The study population consists of 5497 males and females, members of the Northern Finland birth cohort of 1966, who at age 31 completed fitness tests and filled in a questionnaire including questions about depressive symptoms (Hopkins’ Symptom Checklist-25) and physical activity. Cardiorespiratory fitness was measured by a 4-min step test and muscular fitness by tests of maximal isometric handgrip and isometric trunk extension. The odds ratios (OR) with 95% confidence intervals (95% CI) for having depressive symptoms were calculated for quintiles groups of physical fitness using the third, median quintile as reference group, and the results were adjusted for potential confounding variables.
Depressive symptoms were most common among males and females in the lowest quintile group of trunk extension test (OR 1.58 and 95% CI 1.07-2.32 in males and OR 1.43 and 95% CI 1.03-2.0 in females) and among males in the lowest quintile group of handgrip strength (OR 1.64 95% CI 1.11-2.42) compared to the reference group.
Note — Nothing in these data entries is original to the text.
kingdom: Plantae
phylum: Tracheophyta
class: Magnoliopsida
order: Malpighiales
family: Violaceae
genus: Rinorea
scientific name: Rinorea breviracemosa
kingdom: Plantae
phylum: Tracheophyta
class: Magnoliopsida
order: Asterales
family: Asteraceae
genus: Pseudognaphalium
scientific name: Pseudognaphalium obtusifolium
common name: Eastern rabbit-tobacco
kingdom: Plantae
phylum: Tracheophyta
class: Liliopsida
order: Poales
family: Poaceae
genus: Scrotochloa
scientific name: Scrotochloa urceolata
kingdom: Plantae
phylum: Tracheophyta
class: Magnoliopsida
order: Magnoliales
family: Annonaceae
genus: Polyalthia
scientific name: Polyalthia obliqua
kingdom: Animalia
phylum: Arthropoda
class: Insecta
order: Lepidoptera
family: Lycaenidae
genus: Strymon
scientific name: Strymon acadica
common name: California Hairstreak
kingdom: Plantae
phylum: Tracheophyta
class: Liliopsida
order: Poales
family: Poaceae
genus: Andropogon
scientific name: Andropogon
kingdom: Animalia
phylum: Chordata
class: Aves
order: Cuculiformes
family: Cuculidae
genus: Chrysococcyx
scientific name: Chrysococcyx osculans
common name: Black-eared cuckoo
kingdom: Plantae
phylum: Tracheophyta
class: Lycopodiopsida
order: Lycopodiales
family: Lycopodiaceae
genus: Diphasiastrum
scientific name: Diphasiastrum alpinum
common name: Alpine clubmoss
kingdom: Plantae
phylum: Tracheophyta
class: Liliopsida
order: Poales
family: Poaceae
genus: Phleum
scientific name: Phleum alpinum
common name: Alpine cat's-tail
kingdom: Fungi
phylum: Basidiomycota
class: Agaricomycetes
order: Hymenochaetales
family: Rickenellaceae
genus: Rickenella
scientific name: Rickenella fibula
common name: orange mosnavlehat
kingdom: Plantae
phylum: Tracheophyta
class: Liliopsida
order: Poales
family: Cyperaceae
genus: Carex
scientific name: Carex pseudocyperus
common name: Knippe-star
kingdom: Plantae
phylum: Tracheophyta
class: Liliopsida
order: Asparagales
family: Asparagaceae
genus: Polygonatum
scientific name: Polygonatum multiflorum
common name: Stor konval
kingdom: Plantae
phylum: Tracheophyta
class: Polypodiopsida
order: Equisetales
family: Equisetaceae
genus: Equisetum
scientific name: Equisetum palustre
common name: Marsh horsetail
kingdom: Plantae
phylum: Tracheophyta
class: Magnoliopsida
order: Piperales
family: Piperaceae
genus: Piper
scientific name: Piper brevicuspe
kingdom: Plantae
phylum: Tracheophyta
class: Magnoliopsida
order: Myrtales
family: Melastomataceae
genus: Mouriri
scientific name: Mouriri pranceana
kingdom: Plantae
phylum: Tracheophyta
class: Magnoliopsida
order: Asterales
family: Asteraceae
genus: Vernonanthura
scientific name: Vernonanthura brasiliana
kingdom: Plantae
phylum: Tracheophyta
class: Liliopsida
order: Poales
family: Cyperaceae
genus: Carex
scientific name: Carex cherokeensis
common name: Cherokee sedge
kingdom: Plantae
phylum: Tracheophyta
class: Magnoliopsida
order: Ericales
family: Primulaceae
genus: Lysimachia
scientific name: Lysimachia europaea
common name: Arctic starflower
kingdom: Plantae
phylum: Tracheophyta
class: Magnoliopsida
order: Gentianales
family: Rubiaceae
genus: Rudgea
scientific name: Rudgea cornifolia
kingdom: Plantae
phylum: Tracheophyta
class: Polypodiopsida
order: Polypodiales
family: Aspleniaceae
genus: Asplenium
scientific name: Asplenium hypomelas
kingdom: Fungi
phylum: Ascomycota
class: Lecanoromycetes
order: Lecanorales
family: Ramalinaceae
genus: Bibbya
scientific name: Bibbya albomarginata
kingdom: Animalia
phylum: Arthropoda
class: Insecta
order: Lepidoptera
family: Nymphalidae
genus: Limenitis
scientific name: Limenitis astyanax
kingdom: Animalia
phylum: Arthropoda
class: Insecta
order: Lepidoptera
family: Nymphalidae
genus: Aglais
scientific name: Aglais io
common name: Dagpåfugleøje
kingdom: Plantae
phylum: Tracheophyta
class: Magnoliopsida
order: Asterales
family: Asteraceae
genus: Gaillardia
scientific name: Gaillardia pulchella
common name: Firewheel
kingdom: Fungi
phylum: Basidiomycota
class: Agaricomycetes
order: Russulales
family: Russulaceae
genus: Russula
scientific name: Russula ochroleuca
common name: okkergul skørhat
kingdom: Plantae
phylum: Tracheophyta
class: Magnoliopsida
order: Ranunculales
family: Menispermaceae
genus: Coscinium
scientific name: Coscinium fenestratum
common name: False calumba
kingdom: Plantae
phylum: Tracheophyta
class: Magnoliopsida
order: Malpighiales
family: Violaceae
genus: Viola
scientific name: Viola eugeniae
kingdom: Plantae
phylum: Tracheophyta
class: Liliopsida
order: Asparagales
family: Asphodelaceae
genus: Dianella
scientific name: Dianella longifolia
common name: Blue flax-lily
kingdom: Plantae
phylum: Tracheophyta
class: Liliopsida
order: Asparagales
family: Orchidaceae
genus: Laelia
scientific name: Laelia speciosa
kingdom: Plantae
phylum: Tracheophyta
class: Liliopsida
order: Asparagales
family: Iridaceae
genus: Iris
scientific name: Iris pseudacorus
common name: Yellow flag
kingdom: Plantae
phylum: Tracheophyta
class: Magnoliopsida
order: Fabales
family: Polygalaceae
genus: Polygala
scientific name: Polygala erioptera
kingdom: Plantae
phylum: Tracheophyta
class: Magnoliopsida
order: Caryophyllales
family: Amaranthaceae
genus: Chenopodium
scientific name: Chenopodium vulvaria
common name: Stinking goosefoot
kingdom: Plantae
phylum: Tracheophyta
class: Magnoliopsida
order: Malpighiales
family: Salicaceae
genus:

Level of self-reported physical activity was inversely associated with depressive symptoms both in males (OR 1.74 95% CI 1.25-2.36) and females (OR 1.36 95% CI 1.05-1.75). The cardiorespiratory fitness was not associated with depressive symptoms (OR 1.01 95% CI 0.68-1.49 in males and 0.82 95% CI 0.57-1.16 in females).
The results indicate that low level of isometric endurance capacity of trunk extensor muscles is associated with high level of depressive symptoms in both sexes. In males, also poor handgrip strength is associated with increased levels of depressive symptoms. The physical activity level is inversely associated with the prevalence of depressive symptoms among young adults.